(What you should do):
Where a line of the entries below includes the string "MAIS", count it. Give only the resulting number.

(Source information):
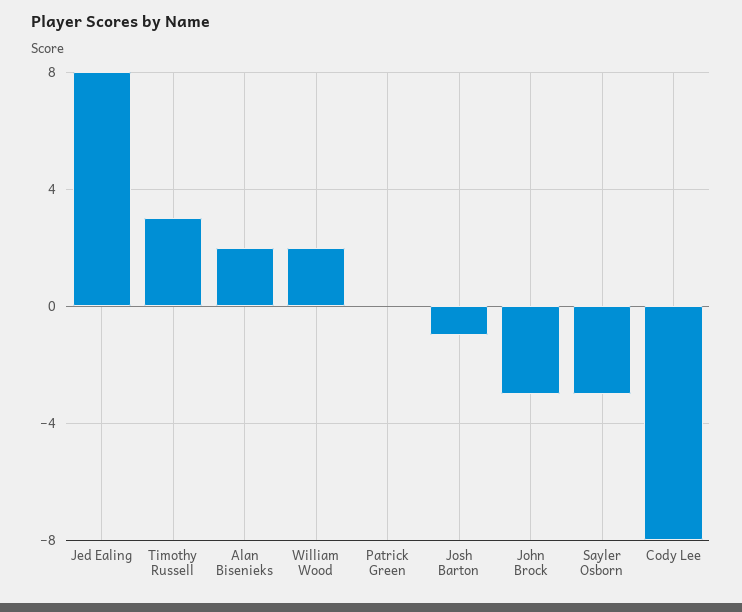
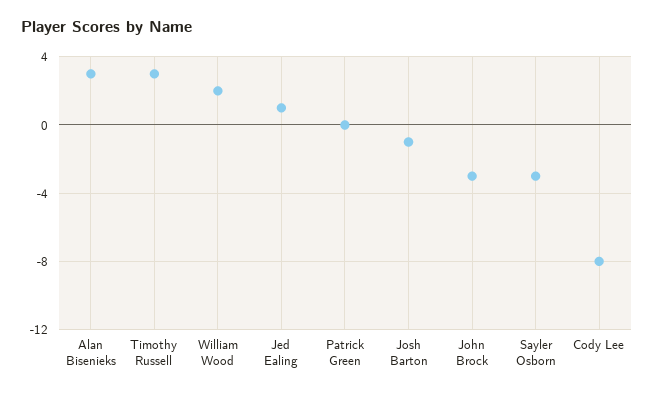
  {
-   "Jed Ealing": 8,
+   "Jed Ealing": 1,
    "Timothy Russell": 3,
-   "Alan Bisenieks": 2,
+   "Alan Bisenieks": 3,
    "William Wood": 2,
    "Patrick Green": 0,
    "Josh Barton": -1,
    "John Brock": -3,
    "Sayler Osborn": -3,
    "Cody Lee": -8
  }

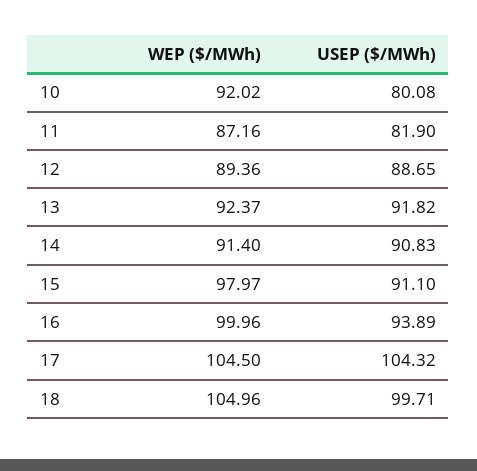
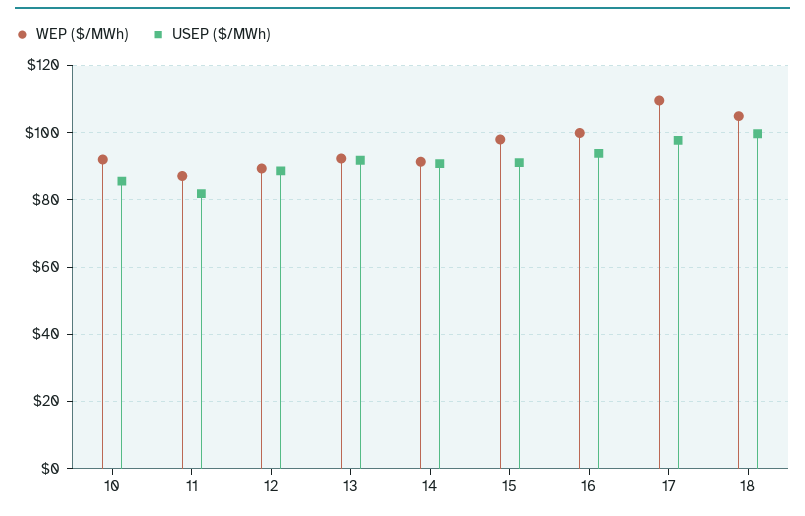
  {
    "WEP ($/MWh)": {
      "10": 92.02,
      "11": 87.16,
      "12": 89.36,
      "13": 92.37,
      "14": 91.4,
      "15": 97.97,
      "16": 99.96,
-     "17": 104.5,
+     "17": 110,
      "18": 104.96
    },
    "USEP ($/MWh)": {
-     "10": 80.08,
+     "10": 86,
      "11": 81.9,
      "12": 88.65,
      "13": 91.82,
      "14": 90.83,
      "15": 91.1,
      "16": 93.89,
-     "17": 104.32,
+     "17": 98,
      "18": 99.71
    }
  }

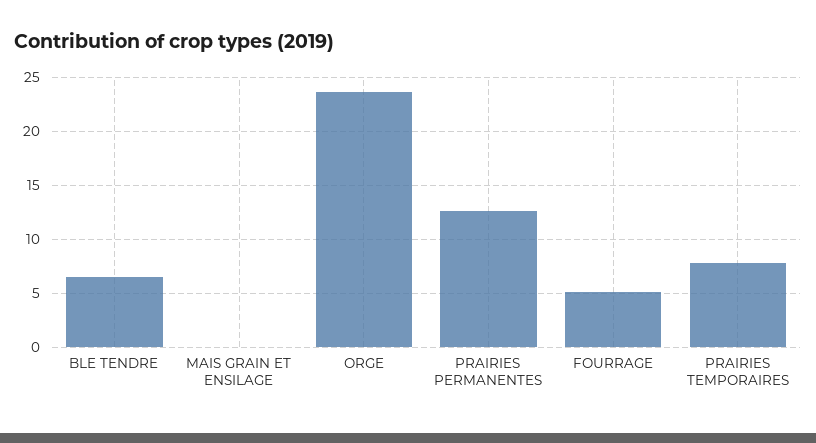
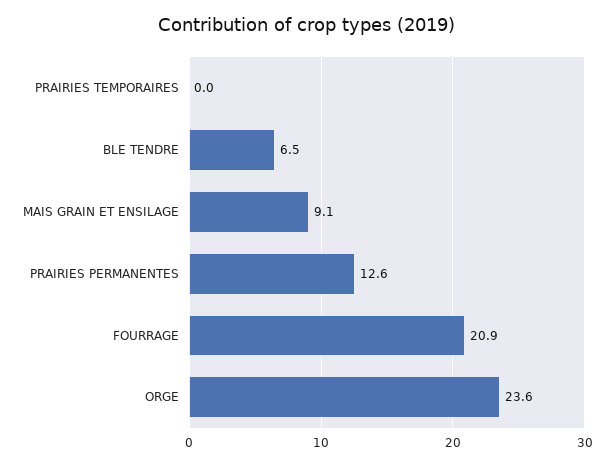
  {
    "BLE TENDRE": 6.5,
-   "MAIS GRAIN ET ENSILAGE": 0,
+   "MAIS GRAIN ET ENSILAGE": 9.1,
    "ORGE": 23.6,
    "PRAIRIES PERMANENTES": 12.6,
-   "FOURRAGE": 5,
+   "FOURRAGE": 20.9,
-   "PRAIRIES TEMPORAIRES": 8
+   "PRAIRIES TEMPORAIRES": 0
  }

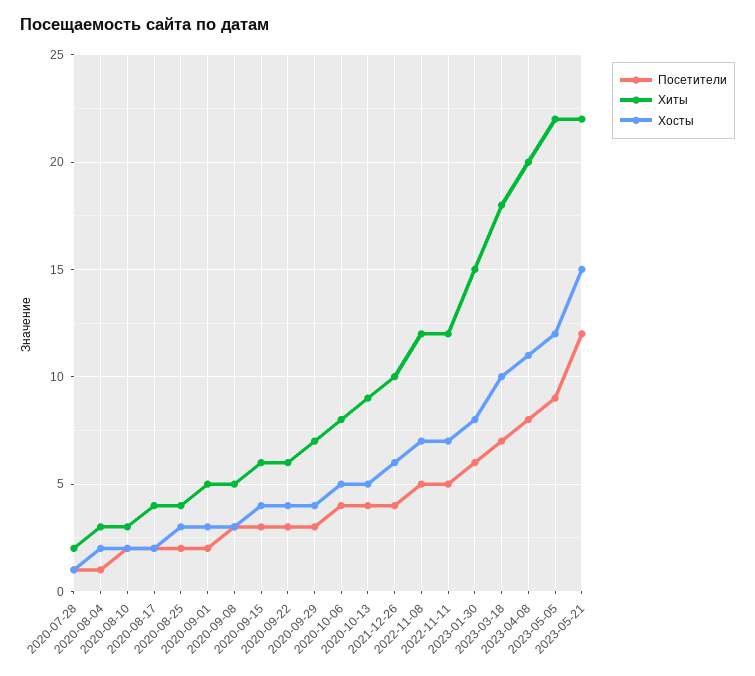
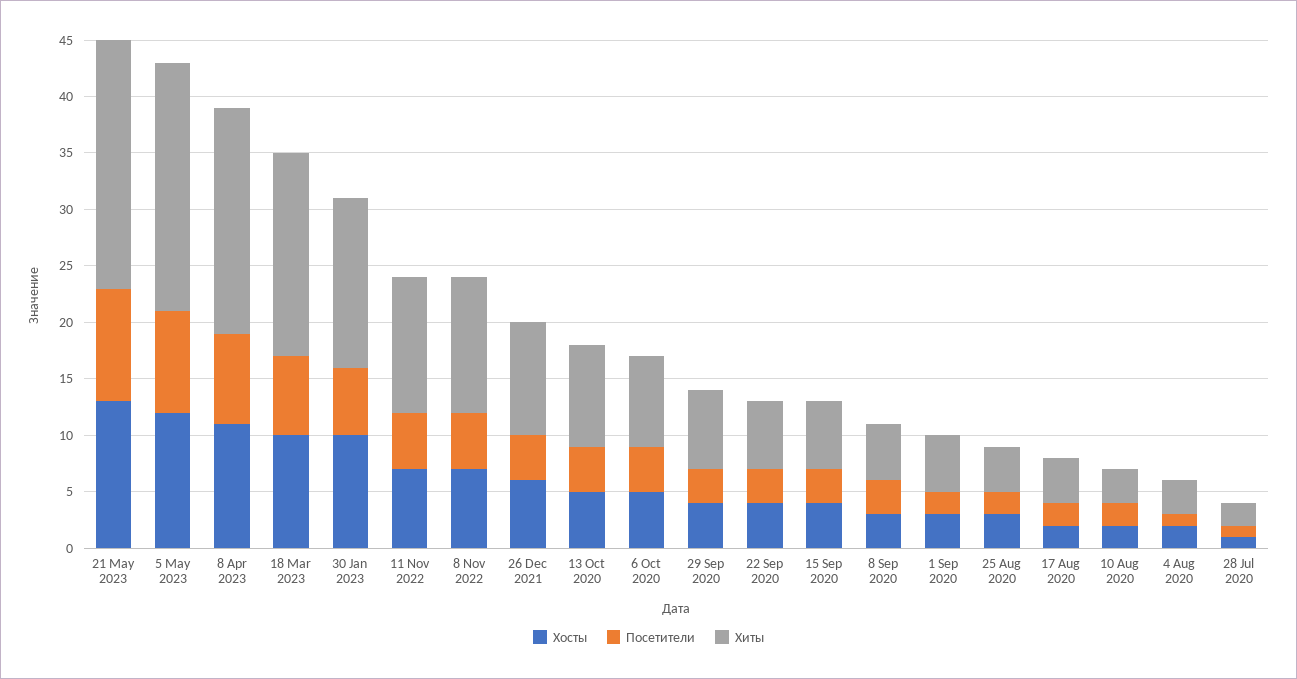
  {
    "Посетители": {
      "2020-07-28": 1,
      "2020-08-04": 1,
      "2020-08-10": 2,
      "2020-08-17": 2,
      "2020-08-25": 2,
      "2020-09-01": 2,
      "2020-09-08": 3,
      "2020-09-15": 3,
      "2020-09-22": 3,
      "2020-09-29": 3,
      "2020-10-06": 4,
      "2020-10-13": 4,
      "2021-12-26": 4,
      "2022-11-08": 5,
      "2022-11-11": 5,
      "2023-01-30": 6,
      "2023-03-18": 7,
      "2023-04-08": 8,
      "2023-05-05": 9,
-     "2023-05-21": 12
+     "2023-05-21": 10
    },
    "Хиты": {
      "2020-07-28": 2,
      "2020-08-04": 3,
      "2020-08-10": 3,
      "2020-08-17": 4,
      "2020-08-25": 4,
      "2020-09-01": 5,
      "2020-09-08": 5,
      "2020-09-15": 6,
      "2020-09-22": 6,
      "2020-09-29": 7,
      "2020-10-06": 8,
      "2020-10-13": 9,
      "2021-12-26": 10,
      "2022-11-08": 12,
      "2022-11-11": 12,
      "2023-01-30": 15,
      "2023-03-18": 18,
      "2023-04-08": 20,
      "2023-05-05": 22,
      "2023-05-21": 22
    },
    "Хосты": {
      "2020-07-28": 1,
      "2020-08-04": 2,
      "2020-08-10": 2,
      "2020-08-17": 2,
      "2020-08-25": 3,
      "2020-09-01": 3,
      "2020-09-08": 3,
      "2020-09-15": 4,
      "2020-09-22": 4,
      "2020-09-29": 4,
      "2020-10-06": 5,
      "2020-10-13": 5,
      "2021-12-26": 6,
      "2022-11-08": 7,
      "2022-11-11": 7,
-     "2023-01-30": 8,
+     "2023-01-30": 10,
      "2023-03-18": 10,
      "2023-04-08": 11,
      "2023-05-05": 12,
-     "2023-05-21": 15
+     "2023-05-21": 13
    }
  }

(Task result):
2